The Only Difference In An All-Female Kitchen Is The Lack of Impending Doom

The Only Difference In An All-Female Kitchen Is The Lack of Impending Doom

Other than that, we’re just humans making food. Get over it.

March 29, 2018
● 2 min read
The Only Difference In An All-Female Kitchen Is The Lack of Impending Doom

The Only Difference In An All-Female Kitchen Is The Lack of Impending Doom

Other than that, we’re just humans making food. Get over it.

March 29, 2018
● 2 min read
By Casey Rebecca Nunes | Original image via IStock; Photo illustration by ChefsFeed

I’ve never really felt a strong connection to other women.

As someone who’s always skewed tomboy, and always worked in male-dominated industries, I’ve trained myself to mask my femininity, since anything other than brute strength and emotional neutrality was frowned upon and filed under: “pussy.” Although I possess one and am unashamed of my sexual organs and the identity that comes with them, I didn’t want that to be the focal point of any conversation.

I wanted to be seen as an equal. Now I see how ridiculous it was to think that by (br)osmosis, I’d soak up some sort of advantage. That by being immersed in an environment dominated by men, I’d be made “better” because of it. I don’t want or need modifiers like “GIRL POWER” and “BADASS,” given out like charms on a bracelet, to accompany any description of what I do. “Chef” is the only one I want; it’s earned, like my kitchen scars, and not anatomical.

Now, I run a restaurant with two other strong women who’ve also been shaped by this notion, and I’ve never felt more empowered or more set up for success. It’s not because we possess more masculine qualities, and it’s not because we’re world-weary bitches hardened by the rough and seedy restaurant world. It’s because we are human beings.

People like to assume that being part of an all-female restaurant management dynamic is about speaking in calm, dulcet tones and syncing up our menstrual cycles. Sure, we strive for a dusting of harmony and balance, for control in the chaos, but mostly because that’s how we like to work. As people, and women. 

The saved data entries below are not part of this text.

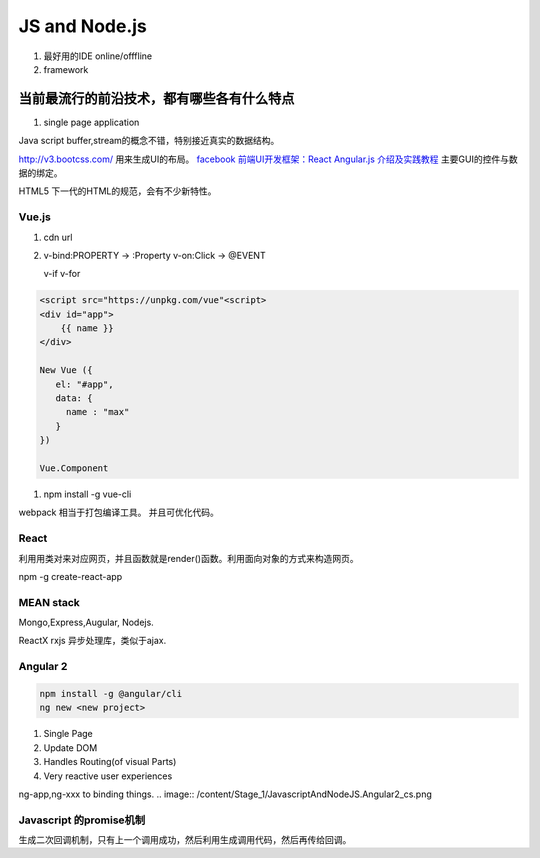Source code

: JS and Node.js
**************

#. 最好用的IDE  online/offfline
#. framework

当前最流行的前沿技术，都有哪些各有什么特点
------------------------------------------

#. single page application


Java script buffer,stream的概念不错，特别接近真实的数据结构。

http://v3.bootcss.com/ 用来生成UI的布局。
`facebook 前端UI开发框架：React <https://facebook.github.io/react/>`_ 
`Angular.js 介绍及实践教程 <https://www.ibm.com/developerworks/cn/web/1406_rentt_angularjs/index.html>`_ 主要GUI的控件与数据的绑定。

HTML5 下一代的HTML的规范，会有不少新特性。


Vue.js
======

#. cdn url 

#. v-bind:PROPERTY  -> :Property
   v-on:Click       -> @EVENT


   v-if
   v-for

.. code-block:: javascript

   <script src="https://unpkg.com/vue"<script>
   <div id="app">
       {{ name }}
   </div>

   New Vue ({
      el: "#app",
      data: {
        name : "max"
      }
   })

   Vue.Component



#. npm install -g vue-cli

webpack 相当于打包编译工具。
并且可优化代码。

React
======

利用用类对来对应网页，并且函数就是render()函数。利用面向对象的方式来构造网页。

npm -g create-react-app

MEAN stack
===========

Mongo,Express,Augular, Nodejs.

ReactX rxjs 异步处理库，类似于ajax.


Angular 2 
=========

.. code-block:: bash
   
   npm install -g @angular/cli
   ng new <new project>

#. Single Page
#. Update DOM
#. Handles Routing(of visual Parts)
#. Very reactive user experiences

ng-app,ng-xxx to binding things.
.. image:: /content/Stage_1/JavascriptAndNodeJS.Angular2_cs.png

Javascript 的promise机制
========================

生成二次回调机制，只有上一个调用成功，然后利用生成调用代码，然后再传给回调。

But as a team, we face the same personality challenges as every kitchen in the history of kitchens, as we simmer in a weird stew of ego, pride, and stress. Sometimes we are not on the same page. Sometimes we yell. We try to stay ahead of the next wave of inevitable upsets and triumphs that shape our public personality. We push ahead, no matter what. 

Huh. Those are literally all the same challenges as running a restaurant with men-folk! Weird. 

Sure, there are some stark differences. I don’t feel the impending doom of a too-friendly comment or ass brush. Work pet names carry different weight; mine is “La Planchita” — The Iron Lady. But the biggest shift is that I know, with total, comfortable certainty that the other women I work alongside understand what all of this feels like, too. We’re consciously striving to maintain this emotionally sensitive inclusivity we’ve stumbled upon. 

When I slough off the weight of pay inequity, seemingly inevitable harassment, emotional tone-deafness, and various other gender-based power struggles in this business, I’m left with the work. Just the work; the prep, the service, the cleaning. I’m grateful every day that the place I want to be the most doesn’t force me to simultaneously fight larger issues while I plate.

And look, I know people mean well with woke attempts at admiration for our all-female staff, but it kind of annoys me, in a patronizing head-patting kind of way. Don’t praise women for daring to cook as women—praise them for being people who turned their dreams into reality. Don’t give us awards based on our gender. That’s what evens the playing field.

Women are dope, not all men are evil in their privilege, and all humans are crazy. Now, if you’ll excuse me, back to the mountain of cubanos I've got to send out.